Près de deux ans après le Ségur de la Santé, « l'insatisfaction au travail demeure » diagnostique la Dr Catherine Deroche, sénatrice LR du Maine-et-Loire, rapporteuse d'une commission d'enquête sur l'hôpital dont les travaux ont été présentés fin mars. En effet, si les revenus des médecins - en chirurgie, anesthésie-réanimation et radiologie - varient du simple au double entre le public et le privé, « ce sont avant tout les conditions de travail dégradées qui génèrent une désaffection préoccupante à l’égard de l’hôpital », lit-on dans le rapport de la commission présidée par le Dr Bernard Jomier, sénateur socialiste parisien. Et selon ces parlementaires, la crise sanitaire est venue exacerber la dégradation (depuis une dizaine d’années) de ces conditions de travail.
Ils soulignent en particulier le « niveau élevé de contraintes » : permanence et continuité des soins, dépassements réguliers du temps de travail, horaires décalés. Un constat largement corroboré par les représentants des PH lors de leurs auditions.
Ceux-ci ont aussi insisté sur la détérioration des conditions d’exercice en raison du déficit chronique en soignants (paramédicaux et médicaux). Le recours à l’intérim est facteur de « tensions » pour les praticiens « qui s’investissent durablement dans le service public hospitalier » et se sentent « dévalorisés vis-à-vis de médecins de passage aux rémunérations sans commune mesure avec les leurs », observent les sénateurs.
Revalorisation des gardes
Sur ces bases, les parlementaires estiment nécessaire une meilleure reconnaissance du travail de nuit et de week-end. Autre proposition : faire appliquer systématiquement les obligations réglementaires relatives au temps de travail additionnel (pour les médecins) et aux heures supplémentaires (pour les paramédicaux), mais aussi harmoniser leurs conditions de rémunération. La commission constate en effet que le cadre légal entourant la rémunération des heures sup' est « inégalement appliqué sur le territoire et selon les services ». Les réglementations encadrant le temps de travail additionnel (récupération, versement d’indemnités de participation à la continuité des soins, durée maximale) seraient également « largement sous-appliquées ».
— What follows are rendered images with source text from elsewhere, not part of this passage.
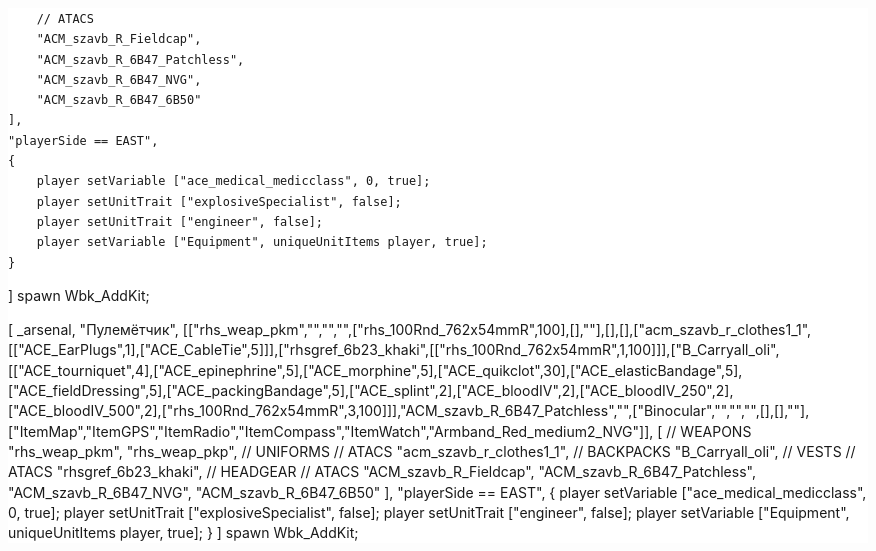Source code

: 		// ATACS
		"ACM_szavb_R_Fieldcap",
		"ACM_szavb_R_6B47_Patchless",
		"ACM_szavb_R_6B47_NVG",
		"ACM_szavb_R_6B47_6B50"
	],
	"playerSide == EAST",
	{
		player setVariable ["ace_medical_medicclass", 0, true];
		player setUnitTrait ["explosiveSpecialist", false];
		player setUnitTrait ["engineer", false];
		player setVariable ["Equipment", uniqueUnitItems player, true];
	}
] spawn Wbk_AddKit;

[
	_arsenal,
	"Пулемётчик",
	[["rhs_weap_pkm","","","",["rhs_100Rnd_762x54mmR",100],[],""],[],[],["acm_szavb_r_clothes1_1",[["ACE_EarPlugs",1],["ACE_CableTie",5]]],["rhsgref_6b23_khaki",[["rhs_100Rnd_762x54mmR",1,100]]],["B_Carryall_oli",[["ACE_tourniquet",4],["ACE_epinephrine",5],["ACE_morphine",5],["ACE_quikclot",30],["ACE_elasticBandage",5],["ACE_fieldDressing",5],["ACE_packingBandage",5],["ACE_splint",2],["ACE_bloodIV",2],["ACE_bloodIV_250",2],["ACE_bloodIV_500",2],["rhs_100Rnd_762x54mmR",3,100]]],"ACM_szavb_R_6B47_Patchless","",["Binocular","","","",[],[],""],["ItemMap","ItemGPS","ItemRadio","ItemCompass","ItemWatch","Armband_Red_medium2_NVG"]],
	[
		// WEAPONS
		"rhs_weap_pkm",
		"rhs_weap_pkp",
		// UNIFORMS
		// ATACS
		"acm_szavb_r_clothes1_1",
		// BACKPACKS
		"B_Carryall_oli",
		// VESTS
		// ATACS
		"rhsgref_6b23_khaki",
		// HEADGEAR
		// ATACS
		"ACM_szavb_R_Fieldcap",
		"ACM_szavb_R_6B47_Patchless",
		"ACM_szavb_R_6B47_NVG",
		"ACM_szavb_R_6B47_6B50"
	],
	"playerSide == EAST",
	{
		player setVariable ["ace_medical_medicclass", 0, true];
		player setUnitTrait ["explosiveSpecialist", false];
		player setUnitTrait ["engineer", false];
		player setVariable ["Equipment", uniqueUnitItems player, true];
	}
] spawn Wbk_AddKit;
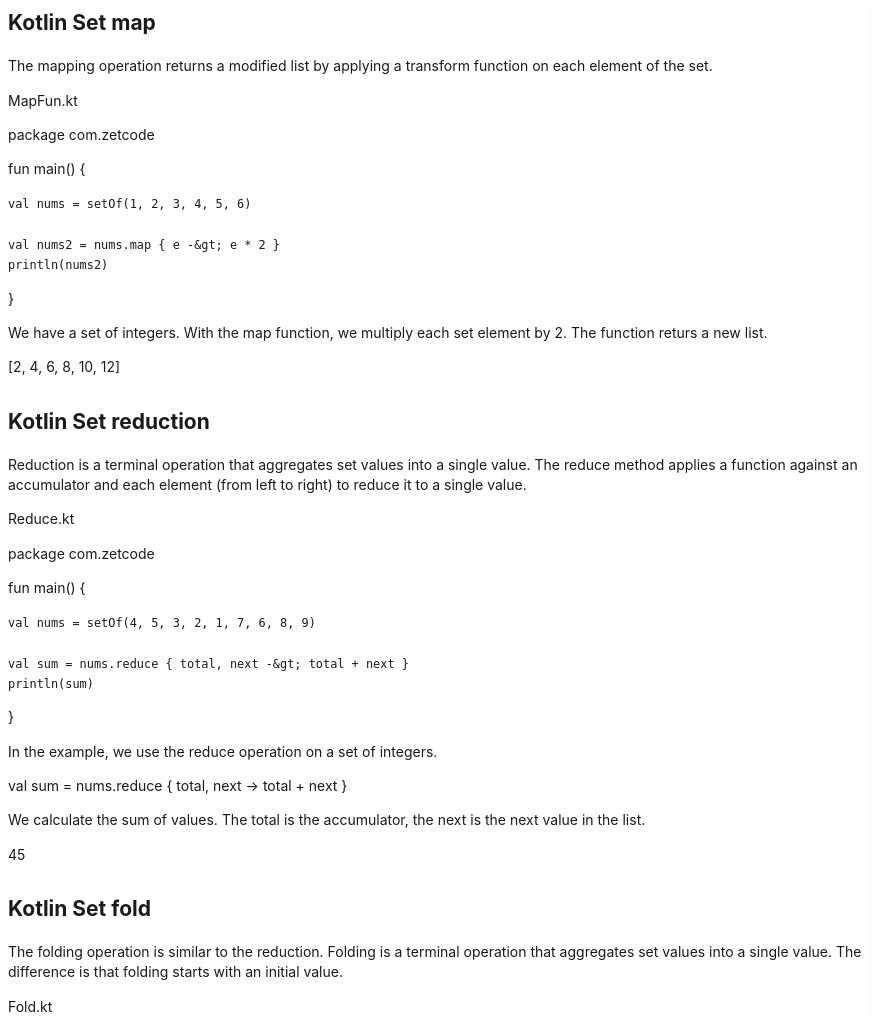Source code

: ## Kotlin Set map

The mapping operation returns a modified list by applying a transform
function on each element of the set.

MapFun.kt
  

package com.zetcode

fun main() {

    val nums = setOf(1, 2, 3, 4, 5, 6)

    val nums2 = nums.map { e -&gt; e * 2 }
    println(nums2)
}

We have a set of integers. With the map function, we multiply each
set element by 2. The function returs a new list.

[2, 4, 6, 8, 10, 12]

## Kotlin Set reduction

Reduction is a terminal operation that aggregates set values into a
single value. The reduce method applies a function against an
accumulator and each element (from left to right) to reduce it to a single
value.

Reduce.kt
  

package com.zetcode

fun main() {

    val nums = setOf(4, 5, 3, 2, 1, 7, 6, 8, 9)

    val sum = nums.reduce { total, next -&gt; total + next }
    println(sum)
}

In the example, we use the reduce operation on a set of integers.

val sum = nums.reduce { total, next -&gt; total + next }

We calculate the sum of values. The total is the accumulator,
the next is the next value in the list.

45

## Kotlin Set fold

The folding operation is similar to the reduction. Folding is a
terminal operation that aggregates set values into a single value. The
difference is that folding starts with an initial value.

Fold.kt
Pour s’attaquer au sentiment de perte de sens exprimé par les soignants, la commission préconise de « remettre le soin au cœur des métiers hospitaliers » et de renforcer la présence médicale auprès des patients. Ainsi, pour libérer du temps médical, les sénateurs prônent simplification et numérisation des tâches administratives, mais aussi le renforcement des effectifs paramédicaux, tout en valorisant le rôle des infirmiers de pratique avancée (IPA). Les ratios « patients par soignant » devront aussi être « significativement renforcés », contrôlés par un mécanisme d’alerte quand les seuils critiques seront atteints. Une stratégie payante dans les pays qui l’ont mise en œuvre (Australie, Irlande), que ce soit sur le plan financier et médical (chute de la mortalité, des réadmissions et de la durée de séjour), constatent les sénateurs.
Enfin, la commission recommande de tenir réellement compte des préconisations de l’Observatoire national de la qualité de vie au travail et des risques psychosociaux. Pour faire face à « l’intensité » et au « morcellement » du travail des soignants, ils évoquent le serpent de mer de la journée de 12 heures. Mais cette organisation ne peut, selon eux, être généralisée à cause « de son impact sur la fatigue des personnels ».
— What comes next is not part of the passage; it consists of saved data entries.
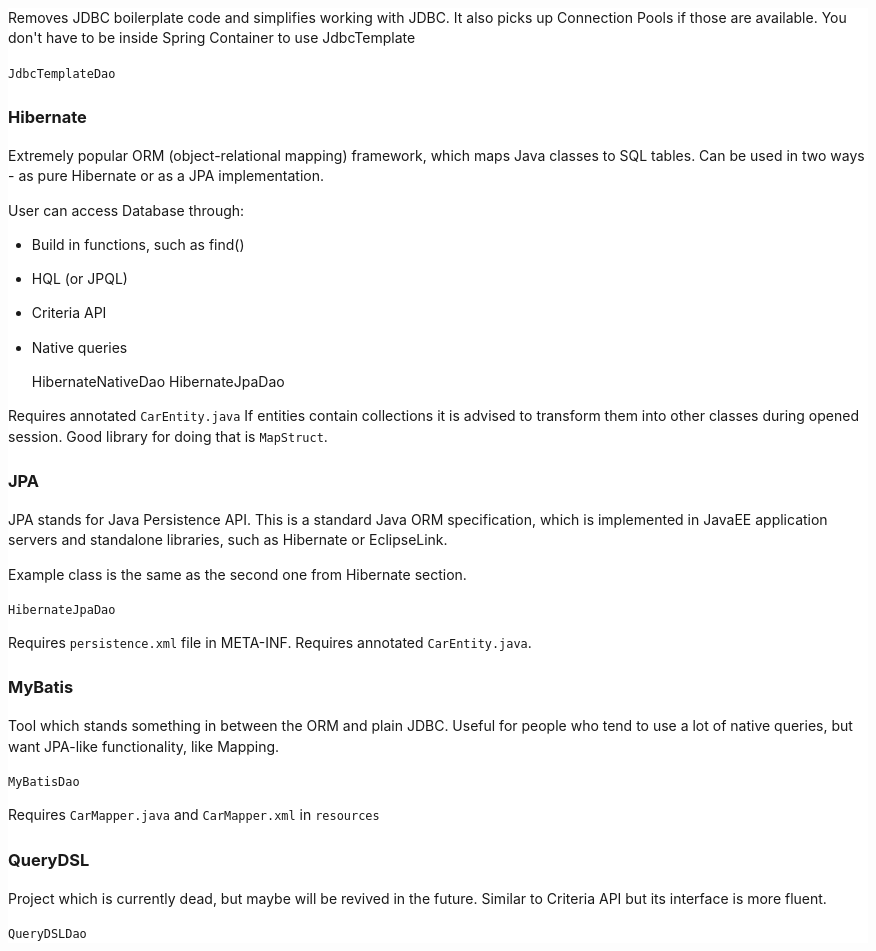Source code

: Removes JDBC boilerplate code and simplifies working with JDBC.
It also picks up Connection Pools if those are available.
You don't have to be inside Spring Container to use JdbcTemplate

    JdbcTemplateDao
    
### Hibernate

Extremely popular ORM (object-relational mapping) framework, which maps Java classes to SQL tables.
Can be used in two ways - as pure Hibernate or as a JPA implementation.

User can access Database through: 
 
 - Build in functions, such as find()   
 - HQL (or JPQL)
 - Criteria API
 - Native queries 

  
    HibernateNativeDao
    HibernateJpaDao

Requires annotated `CarEntity.java`
If entities contain collections it is advised to transform them into other classes during opened session.
Good library for doing that is `MapStruct`.

### JPA

JPA stands for Java Persistence API.
This is a standard Java ORM specification, which is implemented in JavaEE application servers and standalone libraries,
such as Hibernate or EclipseLink.

Example class is the same as the second one from Hibernate section.
 
    HibernateJpaDao

Requires `persistence.xml` file in META-INF.
Requires annotated `CarEntity.java`. 

### MyBatis

Tool which stands something in between the ORM and plain JDBC.
Useful for people who tend to use a lot of native queries, but want JPA-like functionality, like Mapping.

    MyBatisDao
    
Requires `CarMapper.java` and `CarMapper.xml` in `resources` 
    
### QueryDSL

Project which is currently dead, but maybe will be revived in the future.
Similar to Criteria API but its interface is more fluent.

    QueryDSLDao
Quant aux questions du logement et de la garde des jeunes enfants, elles devraient aussi être mieux prises en considération. Autant de conclusions qui ont réjoui le Syndicat national des praticiens hospitaliers anesthésistes-réanimateurs élargi (Snphare) qui salue « l’énorme travail d’audition, de haute qualité, et de synthèse dans un temps contraint ».